*What needs to be done*
Below are lines of data, and only some are wanted. Please repeat exactly those from the line that has "X-10472D02*" through the line that has "X-139370Y89173D02*".

Pictures with circuit source files:
<<<<

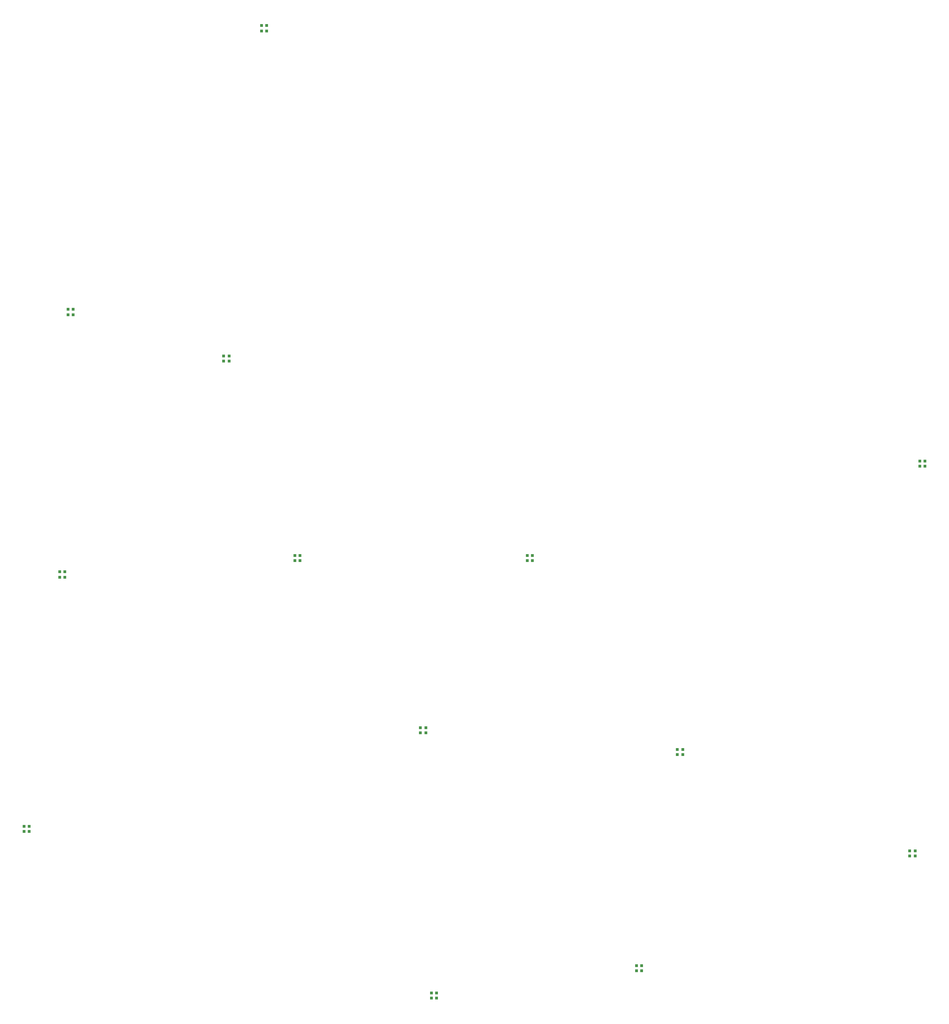
<source format=gtp>
%TF.GenerationSoftware,KiCad,Pcbnew,(6.0.4)*%
%TF.CreationDate,2022-05-26T23:51:16-07:00*%
%TF.ProjectId,bot_R,626f745f-522e-46b6-9963-61645f706362,rev?*%
%TF.SameCoordinates,Original*%
%TF.FileFunction,Paste,Top*%
%TF.FilePolarity,Positive*%
%FSLAX46Y46*%
G04 Gerber Fmt 4.6, Leading zero omitted, Abs format (unit mm)*
G04 Created by KiCad (PCBNEW (6.0.4)) date 2022-05-26 23:51:16*
%MOMM*%
%LPD*%
G01*
G04 APERTURE LIST*
%ADD10R,0.550000X0.550000*%
G04 APERTURE END LIST*
D10*
%TO.C,D14*%
X21525000Y-180475000D03*
X22475000Y-180475000D03*
X22475000Y-179525000D03*
X21525000Y-179525000D03*
%TD*%
%TO.C,D6*%
X133525000Y-205975000D03*
X134475000Y-205975000D03*
X134475000Y-205025000D03*
X133525000Y-205025000D03*
%TD*%
%TO.C,D12*%
X58050000Y-94450000D03*
X59000000Y-94450000D03*
X59000000Y-93500000D03*
X58050000Y-93500000D03*
%TD*%
%TO.C,D2*%
X64925000Y-34075000D03*
X65875000Y-34075000D03*
X65875000Y-33125000D03*
X64925000Y-33125000D03*
%TD*%
%TO.C,D4*%
X183525000Y-184975000D03*
X184475000Y-184975000D03*
X184475000Y-184025000D03*
X183525000Y-184025000D03*
%TD*%
%TO.C,D9*%
X113525000Y-130975000D03*
X114475000Y-130975000D03*
X114475000Y-130025000D03*
X113525000Y-130025000D03*
%TD*%
%TO.C,D11*%
X28025000Y-133975000D03*
X28975000Y-133975000D03*
X28975000Y-133025000D03*
X28025000Y-133025000D03*
%TD*%
%TO.C,D7*%
X96025000Y-210975000D03*
X96975000Y-210975000D03*
X96975000Y-210025000D03*
X96025000Y-210025000D03*
%TD*%
%TO.C,D13*%
X29525000Y-85975000D03*
X30475000Y-85975000D03*
X30475000Y-85025000D03*
X29525000Y-85025000D03*
%TD*%
%TO.C,D8*%
X94025000Y-162475000D03*
X94975000Y-162475000D03*
X94975000Y-161525000D03*
X94025000Y-161525000D03*
%TD*%
%TO.C,D10*%
X71050000Y-130950000D03*
X72000000Y-130950000D03*
X72000000Y-130000000D03*
X71050000Y-130000000D03*
%TD*%
%TO.C,D5*%
X141025000Y-166475000D03*
X141975000Y-166475000D03*
X141975000Y-165525000D03*
X141025000Y-165525000D03*
%TD*%
%TO.C,D3*%
X185325000Y-113675000D03*
X186275000Y-113675000D03*
X186275000Y-112725000D03*
X185325000Y-112725000D03*
%TD*%
M02*

</source>
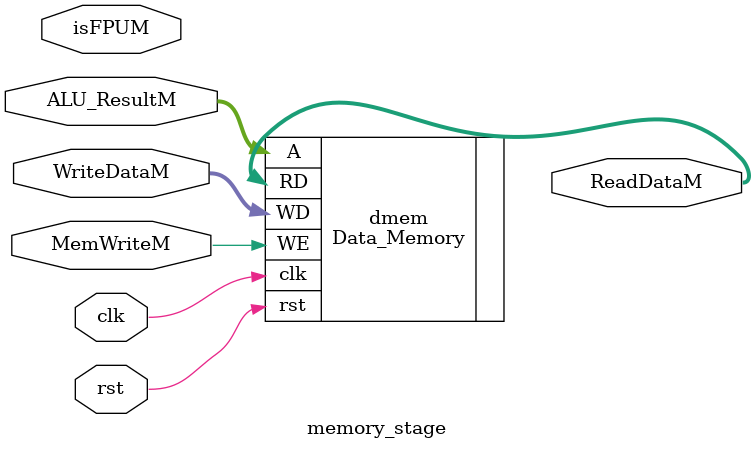
<source format=v>
module memory_stage(
    // ===== Điều khiển =====
    input clk, rst,
    input MemWriteM,
    input isFPUM,               // <-- mới: xác định lệnh load/store float
    
    // ===== Dữ liệu =====
    input [31:0] ALU_ResultM, WriteDataM,
    
    // ===== Đầu ra =====
    output [31:0] ReadDataM
);
    // Bộ nhớ dữ liệu chung cho cả integer & float
    Data_Memory dmem (
        .clk(clk),
        .rst(rst),
        .WE(MemWriteM),
        .WD(WriteDataM),
        .A(ALU_ResultM),
        .RD(ReadDataM)
    );
endmodule

</source>
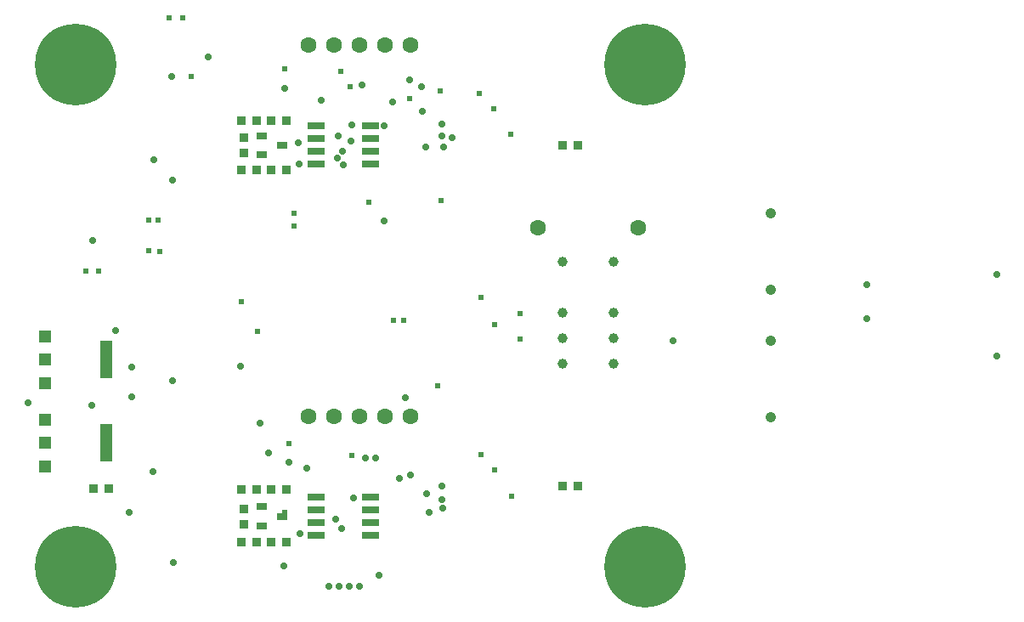
<source format=gbs>
G04*
G04 #@! TF.GenerationSoftware,Altium Limited,Altium Designer,19.0.15 (446)*
G04*
G04 Layer_Color=16711935*
%FSLAX25Y25*%
%MOIN*%
G70*
G01*
G75*
%ADD19R,0.03550X0.03353*%
%ADD25R,0.03353X0.03550*%
%ADD26R,0.06502X0.02762*%
%ADD29R,0.03943X0.03156*%
%ADD36C,0.03943*%
%ADD37C,0.06306*%
%ADD38C,0.04239*%
%ADD39C,0.31896*%
%ADD40C,0.02368*%
%ADD41C,0.02762*%
%ADD69R,0.05124X0.14573*%
%ADD70R,0.05124X0.05124*%
D19*
X-208465Y-67913D02*
D03*
X-214370D02*
D03*
X-138779Y76378D02*
D03*
X-144685D02*
D03*
X-150591D02*
D03*
X-156496D02*
D03*
X-138779Y57087D02*
D03*
X-144685D02*
D03*
X-150591D02*
D03*
X-156496D02*
D03*
X-150591Y-88976D02*
D03*
X-156496D02*
D03*
X-138779Y-68110D02*
D03*
X-144685D02*
D03*
X-150591D02*
D03*
X-156496D02*
D03*
X-138779Y-88976D02*
D03*
X-144685D02*
D03*
X-24606Y66929D02*
D03*
X-30512D02*
D03*
X-24606Y-66929D02*
D03*
X-30512D02*
D03*
D25*
X-155512Y69882D02*
D03*
Y63976D02*
D03*
Y-75787D02*
D03*
Y-81693D02*
D03*
D26*
X-127165Y74429D02*
D03*
Y69429D02*
D03*
Y64429D02*
D03*
Y59429D02*
D03*
X-105905D02*
D03*
Y64429D02*
D03*
Y69429D02*
D03*
Y74429D02*
D03*
X-127165Y-71240D02*
D03*
Y-76240D02*
D03*
Y-81240D02*
D03*
Y-86240D02*
D03*
X-105905D02*
D03*
Y-81240D02*
D03*
Y-76240D02*
D03*
Y-71240D02*
D03*
D29*
X-148425Y62992D02*
D03*
Y70472D02*
D03*
X-140551Y66732D02*
D03*
X-148425Y-82480D02*
D03*
Y-75000D02*
D03*
X-140551Y-78740D02*
D03*
D36*
X-30472Y1063D02*
D03*
Y-8937D02*
D03*
Y-18937D02*
D03*
X-10472D02*
D03*
Y-8937D02*
D03*
Y1063D02*
D03*
Y21063D02*
D03*
X-30472D02*
D03*
D37*
X-787Y34646D02*
D03*
X-40157D02*
D03*
X-90236Y106299D02*
D03*
X-100236D02*
D03*
X-110236D02*
D03*
X-120236D02*
D03*
X-130236D02*
D03*
X-90236Y-39370D02*
D03*
X-100236D02*
D03*
X-110236D02*
D03*
X-120236D02*
D03*
X-130236D02*
D03*
D38*
X51181Y40000D02*
D03*
Y10000D02*
D03*
Y-10000D02*
D03*
Y-40000D02*
D03*
D39*
X-221457Y98425D02*
D03*
Y-98425D02*
D03*
X1969D02*
D03*
Y98425D02*
D03*
D40*
X-62992Y87205D02*
D03*
X-57480Y81299D02*
D03*
X-50653Y71260D02*
D03*
X-50465Y-70871D02*
D03*
X-78347Y88189D02*
D03*
X-90551Y85039D02*
D03*
X-78150Y45276D02*
D03*
X-212598Y17323D02*
D03*
X-217323D02*
D03*
X-106299Y44488D02*
D03*
X-113675Y89764D02*
D03*
X-113189Y-54724D02*
D03*
X-137795Y-50197D02*
D03*
X-139370Y-77165D02*
D03*
X-135827Y35039D02*
D03*
Y40000D02*
D03*
X-117520Y95669D02*
D03*
X-139370Y96653D02*
D03*
X-176181Y93701D02*
D03*
X-179528Y116732D02*
D03*
X-184646D02*
D03*
X-188976Y37402D02*
D03*
X-192913Y37401D02*
D03*
X-188583Y25197D02*
D03*
X-192913Y25591D02*
D03*
X-150000Y-6102D02*
D03*
X-156496Y5512D02*
D03*
X-92913Y-1772D02*
D03*
X-96850D02*
D03*
X-79528Y-27559D02*
D03*
X-62402Y7087D02*
D03*
X-57087Y-3524D02*
D03*
X-47047Y-9173D02*
D03*
Y827D02*
D03*
X-57087Y-60433D02*
D03*
X-62598Y-54527D02*
D03*
D41*
X-139764Y-98032D02*
D03*
X-92205Y-32283D02*
D03*
X-149213Y-42126D02*
D03*
X-191042Y-61024D02*
D03*
X-169488Y101575D02*
D03*
X-183661Y93701D02*
D03*
X-183465Y53150D02*
D03*
X-100394Y74429D02*
D03*
X-97244Y83858D02*
D03*
X-109055Y90551D02*
D03*
X-85933Y89764D02*
D03*
X-90551Y92520D02*
D03*
X-107730Y-55905D02*
D03*
X-103820D02*
D03*
X-94488Y-63779D02*
D03*
X-200394Y-77165D02*
D03*
X-240158Y-34252D02*
D03*
X-214961Y-35201D02*
D03*
X12992Y-9843D02*
D03*
X-24606Y66929D02*
D03*
X-84055Y66142D02*
D03*
X-100393Y37126D02*
D03*
X-83858Y-69685D02*
D03*
X-214843Y29528D02*
D03*
X-205906Y-5906D02*
D03*
X-199606Y-31890D02*
D03*
X-156496Y-88976D02*
D03*
X-199606Y-20079D02*
D03*
X-156496Y-68110D02*
D03*
X-113386Y68504D02*
D03*
X-117126Y-83661D02*
D03*
X-125197Y84646D02*
D03*
X-130709Y-59842D02*
D03*
X-133858Y59429D02*
D03*
X-134252Y67716D02*
D03*
X-85433Y80315D02*
D03*
X-133465Y-85433D02*
D03*
X-102362Y-101969D02*
D03*
X-90158Y-62598D02*
D03*
X-190669Y61024D02*
D03*
X-183071Y-96850D02*
D03*
X-145669Y-53937D02*
D03*
X-116654Y64567D02*
D03*
X-118504Y70472D02*
D03*
X-139370Y89173D02*
D03*
X-112992Y74803D02*
D03*
X-116535Y59055D02*
D03*
X-118898Y61811D02*
D03*
X-105905Y59429D02*
D03*
Y74429D02*
D03*
Y-86221D02*
D03*
Y-71240D02*
D03*
X-119291Y-79921D02*
D03*
X-137795Y-57677D02*
D03*
X-112598Y-71653D02*
D03*
X-156693Y-19685D02*
D03*
X-183465Y-25591D02*
D03*
X-110236Y-106299D02*
D03*
X-114173D02*
D03*
X-118110D02*
D03*
X-122047D02*
D03*
X-77559Y-75590D02*
D03*
X-82677Y-77165D02*
D03*
X-77756Y-72047D02*
D03*
Y-66929D02*
D03*
X-77165Y66142D02*
D03*
X-73622Y69685D02*
D03*
X-77756Y75197D02*
D03*
Y70472D02*
D03*
X-24606Y-66929D02*
D03*
X139764Y-15748D02*
D03*
X88976Y-1181D02*
D03*
Y12205D02*
D03*
X139764Y16142D02*
D03*
D69*
X-209449Y-50000D02*
D03*
Y-17323D02*
D03*
D70*
X-233465Y-40945D02*
D03*
Y-50000D02*
D03*
Y-59055D02*
D03*
Y-8268D02*
D03*
Y-17323D02*
D03*
Y-26378D02*
D03*
M02*

</source>
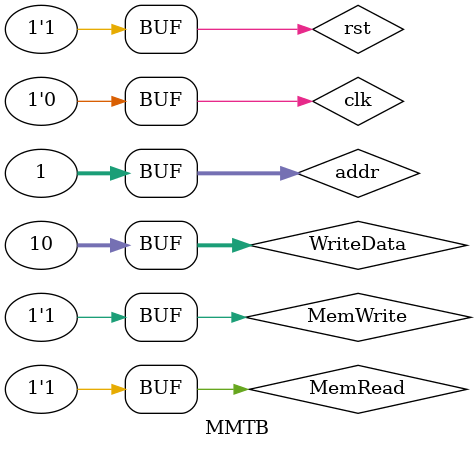
<source format=v>
module MEM( data,//Data can be  Instrc or Data
            addr, clk, rst, WriteData, MemRead, MemWrite);
  input clk, rst, MemRead, MemWrite;
  input [31:0] addr, WriteData;
  output reg [31:0] data;
  
  reg [31:0] memory [100:0];
  always @ (posedge clk or negedge rst)begin
    if (!rst) begin//initializing memory values
    // R type add $r1 and $r0 and store in $r3: 000100_00000_00001_00011_00000_000000
      memory[0] <= 32'b 00010000000000010001100000000000;//working OMFG
      // LW $r5, 5($r3) => saving 35+5 = 40 memory location data in $r5
      // 010000_00011_00101_0000000000000101
      memory[4] <= 32'b 01000000011001010000000000000101;
      // SW $r5, 9($r3) => saving 35+9 = 44 memory location data in $r5
      // 001000_00011_00101_0000000000001001
      memory[8] <= 32'b 00100000011001010000000000001001;
      //Branch true $r5, $r10, 5, 000010_00101_01010_0000000000000101
      memory[12] <= 32'b 00001000101010100000000000000101;
      //Jump to address 4 000001_0000000000000000000000001;
      memory[32] <= 32'b 00000100000000000000000000000001;
      memory[40] <= 'd 69;//Test data to load
      
      /*memory[4] <= 'd 2;
      memory[8] <= 'd 4;*/
    end
    
    else begin
      if (MemWrite)//writing into memory first then reading
        memory[addr] <= WriteData;
    end
  end
  
  always @ (*)//should give problem on reading same address but lez see
    if (MemRead)
      data = memory[addr];
endmodule

module MMTB;
  reg clk, rst, MemRead, MemWrite;
  reg [31:0] addr, WriteData;
  wire [31:0] data;
  
  MEM m( data, addr, clk, rst, WriteData, MemRead, MemWrite);
  
  initial
  begin
    MemRead = 0;
    MemWrite = 0;
    clk = 1;
    rst = 0;
    
    #50 clk = ~clk;
    
    //#50 clk = ~clk;
    
    #50
    rst = 1;
    MemWrite = 1;
    addr = 'd 5;
    WriteData = 'd 10;
    clk = ~clk;   
    
    #50
    clk = ~clk;
    
    #50
    addr = 1;
    MemRead = 1;
    
  end
endmodule
</source>
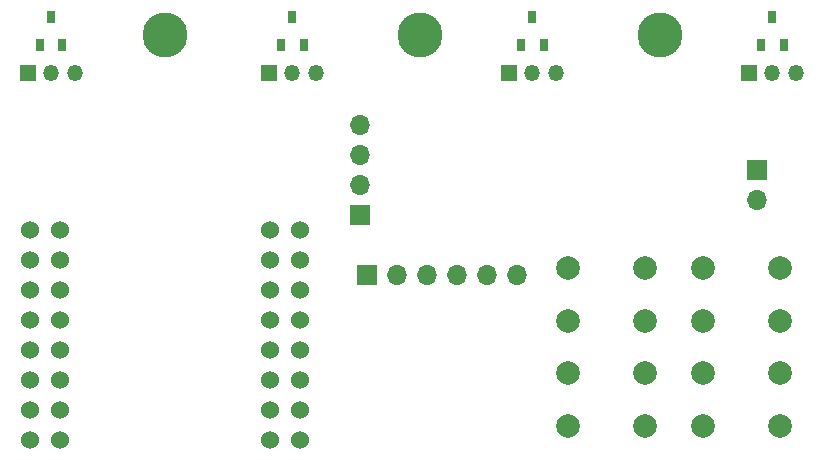
<source format=gbr>
%TF.GenerationSoftware,KiCad,Pcbnew,(6.0.7)*%
%TF.CreationDate,2023-02-03T07:15:45-06:00*%
%TF.ProjectId,LASK4,4c41534b-342e-46b6-9963-61645f706362,rev?*%
%TF.SameCoordinates,Original*%
%TF.FileFunction,Soldermask,Top*%
%TF.FilePolarity,Negative*%
%FSLAX46Y46*%
G04 Gerber Fmt 4.6, Leading zero omitted, Abs format (unit mm)*
G04 Created by KiCad (PCBNEW (6.0.7)) date 2023-02-03 07:15:45*
%MOMM*%
%LPD*%
G01*
G04 APERTURE LIST*
%ADD10C,3.800000*%
%ADD11R,1.350000X1.350000*%
%ADD12O,1.350000X1.350000*%
%ADD13C,2.000000*%
%ADD14R,1.700000X1.700000*%
%ADD15O,1.700000X1.700000*%
%ADD16R,0.700000X1.000000*%
%ADD17C,1.524000*%
G04 APERTURE END LIST*
D10*
%TO.C,H5*%
X168910000Y-76200000D03*
%TD*%
D11*
%TO.C,H4*%
X196755000Y-79375000D03*
D12*
X198755000Y-79375000D03*
X200755000Y-79375000D03*
%TD*%
D13*
%TO.C,Select1*%
X192890000Y-95940000D03*
X199390000Y-95940000D03*
X199390000Y-100440000D03*
X192890000Y-100440000D03*
%TD*%
D14*
%TO.C,S1*%
X163830000Y-91440000D03*
D15*
X163830000Y-88900000D03*
X163830000Y-86360000D03*
X163830000Y-83820000D03*
%TD*%
D11*
%TO.C,H2*%
X156115000Y-79375000D03*
D12*
X158115000Y-79375000D03*
X160115000Y-79375000D03*
%TD*%
D11*
%TO.C,H3*%
X176435000Y-79375000D03*
D12*
X178435000Y-79375000D03*
X180435000Y-79375000D03*
%TD*%
D13*
%TO.C,Up1*%
X187960000Y-95940000D03*
X181460000Y-95940000D03*
X187960000Y-100440000D03*
X181460000Y-100440000D03*
%TD*%
D16*
%TO.C,U1*%
X136718000Y-77076000D03*
X138618000Y-77076000D03*
X137668000Y-74676000D03*
%TD*%
D13*
%TO.C,Down1*%
X187960000Y-104775000D03*
X181460000Y-104775000D03*
X181460000Y-109275000D03*
X187960000Y-109275000D03*
%TD*%
D16*
%TO.C,U2*%
X157165000Y-77076000D03*
X159065000Y-77076000D03*
X158115000Y-74676000D03*
%TD*%
D10*
%TO.C,H7*%
X147320000Y-76200000D03*
%TD*%
%TO.C,H6*%
X189230000Y-76200000D03*
%TD*%
D16*
%TO.C,U4*%
X197805000Y-77076000D03*
X199705000Y-77076000D03*
X198755000Y-74676000D03*
%TD*%
%TO.C,U3*%
X177485000Y-77076000D03*
X179385000Y-77076000D03*
X178435000Y-74676000D03*
%TD*%
D13*
%TO.C,Start1*%
X199390000Y-104775000D03*
X192890000Y-104775000D03*
X199390000Y-109275000D03*
X192890000Y-109275000D03*
%TD*%
D11*
%TO.C,H1*%
X135700000Y-79375000D03*
D12*
X137700000Y-79375000D03*
X139700000Y-79375000D03*
%TD*%
D14*
%TO.C,U5*%
X164465000Y-96520000D03*
D15*
X167005000Y-96520000D03*
X169545000Y-96520000D03*
X172085000Y-96520000D03*
X174625000Y-96520000D03*
X177165000Y-96520000D03*
%TD*%
D17*
%TO.C,U6*%
X135890000Y-92710000D03*
X138430000Y-92710000D03*
X138430000Y-95250000D03*
X135890000Y-95250000D03*
X138430000Y-97790000D03*
X135890000Y-97790000D03*
X138430000Y-100330000D03*
X135890000Y-100330000D03*
X138430000Y-102870000D03*
X135890000Y-102870000D03*
X138430000Y-105410000D03*
X135890000Y-105410000D03*
X135890000Y-107950000D03*
X138430000Y-107950000D03*
X138430000Y-110490000D03*
X156210000Y-110490000D03*
X158750000Y-105410000D03*
X156210000Y-105410000D03*
X158750000Y-102870000D03*
X156210000Y-102870000D03*
X158750000Y-100330000D03*
X156210000Y-100330000D03*
X158750000Y-97790000D03*
X156210000Y-97790000D03*
X158750000Y-95250000D03*
X156210000Y-95250000D03*
X158750000Y-92710000D03*
X156210000Y-92710000D03*
X156210000Y-107950000D03*
X158750000Y-107950000D03*
X135890000Y-110490000D03*
X158750000Y-110490000D03*
%TD*%
D14*
%TO.C,J1*%
X197485000Y-87630000D03*
D15*
X197485000Y-90170000D03*
%TD*%
M02*

</source>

>>>>

*Solution to this exercise*
X-10472D02*
D03*
Y-8937D02*
D03*
Y1063D02*
D03*
Y21063D02*
D03*
X-30472D02*
D03*
D37*
X-787Y34646D02*
D03*
X-40157D02*
D03*
X-90236Y106299D02*
D03*
X-100236D02*
D03*
X-110236D02*
D03*
X-120236D02*
D03*
X-130236D02*
D03*
X-90236Y-39370D02*
D03*
X-100236D02*
D03*
X-110236D02*
D03*
X-120236D02*
D03*
X-130236D02*
D03*
D38*
X51181Y40000D02*
D03*
Y10000D02*
D03*
Y-10000D02*
D03*
Y-40000D02*
D03*
D39*
X-221457Y98425D02*
D03*
Y-98425D02*
D03*
X1969D02*
D03*
Y98425D02*
D03*
D40*
X-62992Y87205D02*
D03*
X-57480Y81299D02*
D03*
X-50653Y71260D02*
D03*
X-50465Y-70871D02*
D03*
X-78347Y88189D02*
D03*
X-90551Y85039D02*
D03*
X-78150Y45276D02*
D03*
X-212598Y17323D02*
D03*
X-217323D02*
D03*
X-106299Y44488D02*
D03*
X-113675Y89764D02*
D03*
X-113189Y-54724D02*
D03*
X-137795Y-50197D02*
D03*
X-139370Y-77165D02*
D03*
X-135827Y35039D02*
D03*
Y40000D02*
D03*
X-117520Y95669D02*
D03*
X-139370Y96653D02*
D03*
X-176181Y93701D02*
D03*
X-179528Y116732D02*
D03*
X-184646D02*
D03*
X-188976Y37402D02*
D03*
X-192913Y37401D02*
D03*
X-188583Y25197D02*
D03*
X-192913Y25591D02*
D03*
X-150000Y-6102D02*
D03*
X-156496Y5512D02*
D03*
X-92913Y-1772D02*
D03*
X-96850D02*
D03*
X-79528Y-27559D02*
D03*
X-62402Y7087D02*
D03*
X-57087Y-3524D02*
D03*
X-47047Y-9173D02*
D03*
Y827D02*
D03*
X-57087Y-60433D02*
D03*
X-62598Y-54527D02*
D03*
D41*
X-139764Y-98032D02*
D03*
X-92205Y-32283D02*
D03*
X-149213Y-42126D02*
D03*
X-191042Y-61024D02*
D03*
X-169488Y101575D02*
D03*
X-183661Y93701D02*
D03*
X-183465Y53150D02*
D03*
X-100394Y74429D02*
D03*
X-97244Y83858D02*
D03*
X-109055Y90551D02*
D03*
X-85933Y89764D02*
D03*
X-90551Y92520D02*
D03*
X-107730Y-55905D02*
D03*
X-103820D02*
D03*
X-94488Y-63779D02*
D03*
X-200394Y-77165D02*
D03*
X-240158Y-34252D02*
D03*
X-214961Y-35201D02*
D03*
X12992Y-9843D02*
D03*
X-24606Y66929D02*
D03*
X-84055Y66142D02*
D03*
X-100393Y37126D02*
D03*
X-83858Y-69685D02*
D03*
X-214843Y29528D02*
D03*
X-205906Y-5906D02*
D03*
X-199606Y-31890D02*
D03*
X-156496Y-88976D02*
D03*
X-199606Y-20079D02*
D03*
X-156496Y-68110D02*
D03*
X-113386Y68504D02*
D03*
X-117126Y-83661D02*
D03*
X-125197Y84646D02*
D03*
X-130709Y-59842D02*
D03*
X-133858Y59429D02*
D03*
X-134252Y67716D02*
D03*
X-85433Y80315D02*
D03*
X-133465Y-85433D02*
D03*
X-102362Y-101969D02*
D03*
X-90158Y-62598D02*
D03*
X-190669Y61024D02*
D03*
X-183071Y-96850D02*
D03*
X-145669Y-53937D02*
D03*
X-116654Y64567D02*
D03*
X-118504Y70472D02*
D03*
X-139370Y89173D02*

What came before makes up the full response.